Right-wing 'witchcraft' could result in thousands of legitimate ballots being thrown out: voting expert

Right-wing 'witchcraft' could result in thousands of legitimate ballots being thrown out: voting expert

Republicans, frustrated over all the polls that show former Vice President Joe Biden ahead of President Trump in the 2020 election, have been engaging in a variety of voter suppression tactics — from reducing the number of polling places in heavily Democratic areas to undermining the U.S. Postal Service at a time when millions of Americans are voting by mail because of the coronavirus pandemic. And even if one votes, Republicans can find underhanded ways to throw out their votes. One of them is signature matching — which, journalist David A. Graham warns in an article for The Atlantic this week, could result in thousands of perfectly legitimate ballots being thrown out.

Graham cites Ohio resident George Mangeni, an immigrant from Kenya, as a glaring example of someone whose ballot was rejected earlier this year because his "signature on the ballot didn't match the one he used when he registered to vote." And Mangeni is now a plaintiff in an ACLU lawsuit.

Graham explains, "Ohio, like 30 other states, uses signature matching as a fraud-prevention measure. Mangeni sometimes uses different signatures, and he didn't recall which one he used to register. Under Ohio law, election officials are supposed to mail a notice to any voter whose ballot is rejected, giving them a chance to correct an error. But Mangeni said he never received a notification."

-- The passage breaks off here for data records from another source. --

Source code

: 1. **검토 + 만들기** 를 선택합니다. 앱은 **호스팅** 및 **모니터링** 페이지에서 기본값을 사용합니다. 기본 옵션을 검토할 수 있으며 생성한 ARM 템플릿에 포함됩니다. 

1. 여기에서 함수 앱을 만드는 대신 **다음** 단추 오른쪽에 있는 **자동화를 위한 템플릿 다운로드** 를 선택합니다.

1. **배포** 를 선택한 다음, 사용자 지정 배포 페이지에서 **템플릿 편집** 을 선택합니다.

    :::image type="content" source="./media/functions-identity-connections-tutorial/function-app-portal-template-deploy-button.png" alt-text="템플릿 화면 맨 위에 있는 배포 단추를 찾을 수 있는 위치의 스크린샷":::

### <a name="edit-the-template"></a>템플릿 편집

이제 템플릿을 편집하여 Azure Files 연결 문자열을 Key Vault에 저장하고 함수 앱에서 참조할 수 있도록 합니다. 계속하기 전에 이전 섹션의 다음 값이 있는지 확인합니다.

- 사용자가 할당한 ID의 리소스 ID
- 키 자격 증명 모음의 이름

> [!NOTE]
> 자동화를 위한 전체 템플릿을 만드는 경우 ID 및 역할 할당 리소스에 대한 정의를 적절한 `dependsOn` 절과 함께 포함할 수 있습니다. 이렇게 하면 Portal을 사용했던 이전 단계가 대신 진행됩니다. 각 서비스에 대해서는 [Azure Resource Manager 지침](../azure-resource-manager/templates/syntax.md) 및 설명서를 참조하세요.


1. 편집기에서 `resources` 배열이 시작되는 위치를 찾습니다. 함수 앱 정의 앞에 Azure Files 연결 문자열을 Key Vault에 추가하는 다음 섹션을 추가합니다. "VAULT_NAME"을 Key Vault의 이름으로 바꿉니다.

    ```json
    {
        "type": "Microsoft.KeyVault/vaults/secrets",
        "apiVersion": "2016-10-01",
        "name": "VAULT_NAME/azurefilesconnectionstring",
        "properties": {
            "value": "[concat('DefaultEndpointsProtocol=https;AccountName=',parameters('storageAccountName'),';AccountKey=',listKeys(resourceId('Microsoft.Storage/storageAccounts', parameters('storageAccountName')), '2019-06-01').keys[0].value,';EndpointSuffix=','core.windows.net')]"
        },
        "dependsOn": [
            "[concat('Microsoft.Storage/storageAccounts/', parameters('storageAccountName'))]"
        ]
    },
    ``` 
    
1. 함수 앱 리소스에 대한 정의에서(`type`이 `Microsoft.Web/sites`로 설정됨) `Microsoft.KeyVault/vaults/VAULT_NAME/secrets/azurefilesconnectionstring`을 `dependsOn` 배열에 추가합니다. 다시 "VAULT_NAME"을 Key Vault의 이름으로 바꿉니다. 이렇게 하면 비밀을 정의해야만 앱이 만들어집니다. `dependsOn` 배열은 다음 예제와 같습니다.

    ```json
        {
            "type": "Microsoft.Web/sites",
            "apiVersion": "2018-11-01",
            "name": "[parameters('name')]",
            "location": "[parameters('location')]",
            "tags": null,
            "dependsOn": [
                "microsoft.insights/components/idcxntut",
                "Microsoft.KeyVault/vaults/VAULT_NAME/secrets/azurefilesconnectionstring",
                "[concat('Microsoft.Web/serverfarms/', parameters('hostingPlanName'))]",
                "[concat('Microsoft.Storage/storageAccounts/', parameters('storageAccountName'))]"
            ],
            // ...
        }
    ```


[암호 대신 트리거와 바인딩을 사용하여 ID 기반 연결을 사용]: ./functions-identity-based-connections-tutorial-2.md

Mangeni told The Atlantic that in light of his ballot being wrongly rejected earlier this year, he plans to vote in person in November's election.

According to Graham, a political scientist at Carroll College who is helping the ACLU in its lawsuit against Ohio's matching signatures law found that 97% of ballots that are rejected because of signatures are, in fact, valid. And a voting expert Graham interviewed described the process of comparing signatures as "witchcraft."

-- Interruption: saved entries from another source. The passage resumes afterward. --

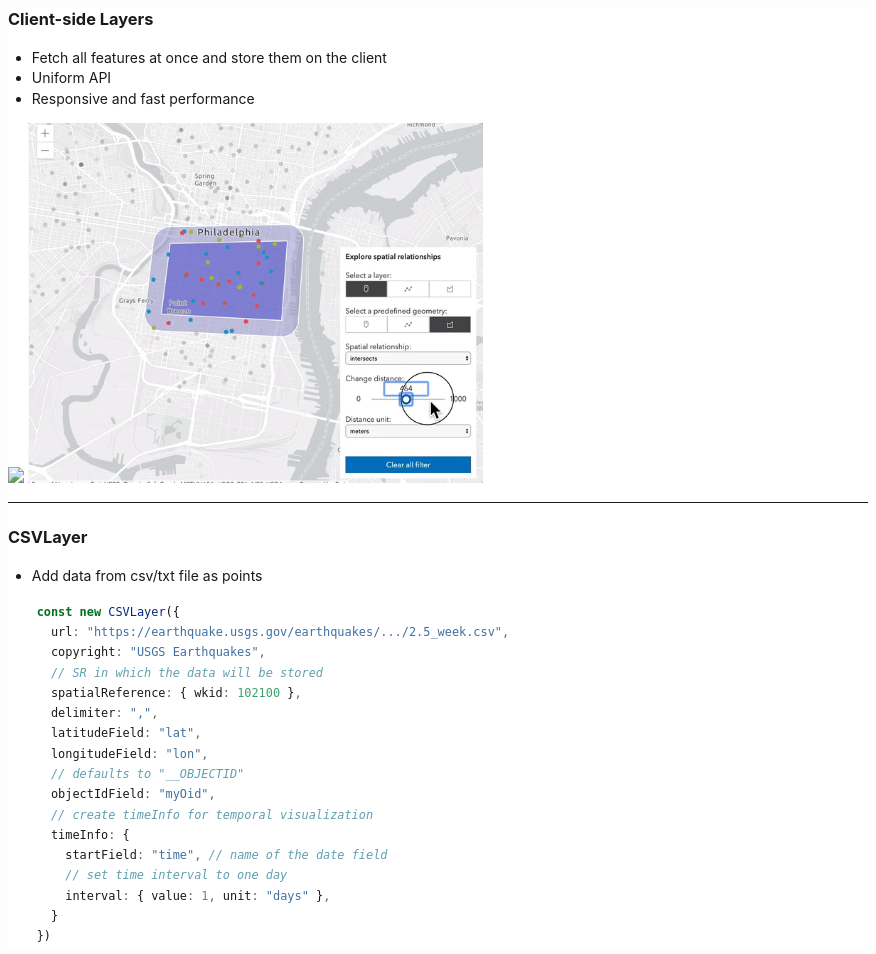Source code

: 

### Client-side Layers

- Fetch all features at once and store them on the client
- Uniform API
- Responsive and fast performance

<div style="display:inline">
<img src="image/query.gif" style="border:0;background:none;box-shadow:none;height:360px;">
<img src="image/featureFilters2.gif" style="border:0;background:none;box-shadow:none;height:360px;">
</div>

---



### CSVLayer
- Add data from csv/txt file as points

```ts
    const new CSVLayer({
      url: "https://earthquake.usgs.gov/earthquakes/.../2.5_week.csv",
      copyright: "USGS Earthquakes",
      // SR in which the data will be stored
      spatialReference: { wkid: 102100 },
      delimiter: ",",
      latitudeField: "lat",
      longitudeField: "lon",
      // defaults to "__OBJECTID"
      objectIdField: "myOid",
      // create timeInfo for temporal visualization
      timeInfo: {
        startField: "time", // name of the date field
        // set time interval to one day
        interval: { value: 1, unit: "days" }, 
      }
    })
```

"Even in normal election cycles, signature-matching requirements result in many ballots being rejected," Graham observes. "Hundreds of thousands of such ballots were disqualified this way in 2016 — almost all, presumably, cast by voters who had done everything right. Rejections disproportionately hit certain demographic groups — including elderly voters, young voters and voters of color — that are expected to heavily favor (former) Vice President Joe Biden this fall."

In 2018 in Gwinnett County, Georgia, according to Graham, officials "rejected more than 7% of mail-in ballots — a staggering figure compared with the national total of 1.4% in 2018. But only about 3% of ballots from White voters were rejected, compared with 5.1% from Hispanic voters, 10.3% from Black voters, and 13.9% from Asian-American voters. Gwinnett accounted for nearly 40% of all the ballots rejected in Georgia in 2018." Gwinnett County, which is part of the Atlanta suburbs, is roughly 30% African-American.

Hannah Fried, national campaign director of the group All Voting Is Local, told The Atlantic, "Everybody's vote should count. If you're an eligible voter and you voted, your ballot should not be rejected for a highly technical reason out of your control — because the signature was sloppy, or you cannot write in the same way you used to be able to write. There's something fundamentally unfair about it."

Kristen Clarke, president of the Lawyers' Committee for Civil Rights Under Law, is also highly critical of signature matching.

Clarke told The Atlantic, "At the end of the day, officials are not trained in how to conduct signature-match verification. They use procedures that would not stand up in a court of law."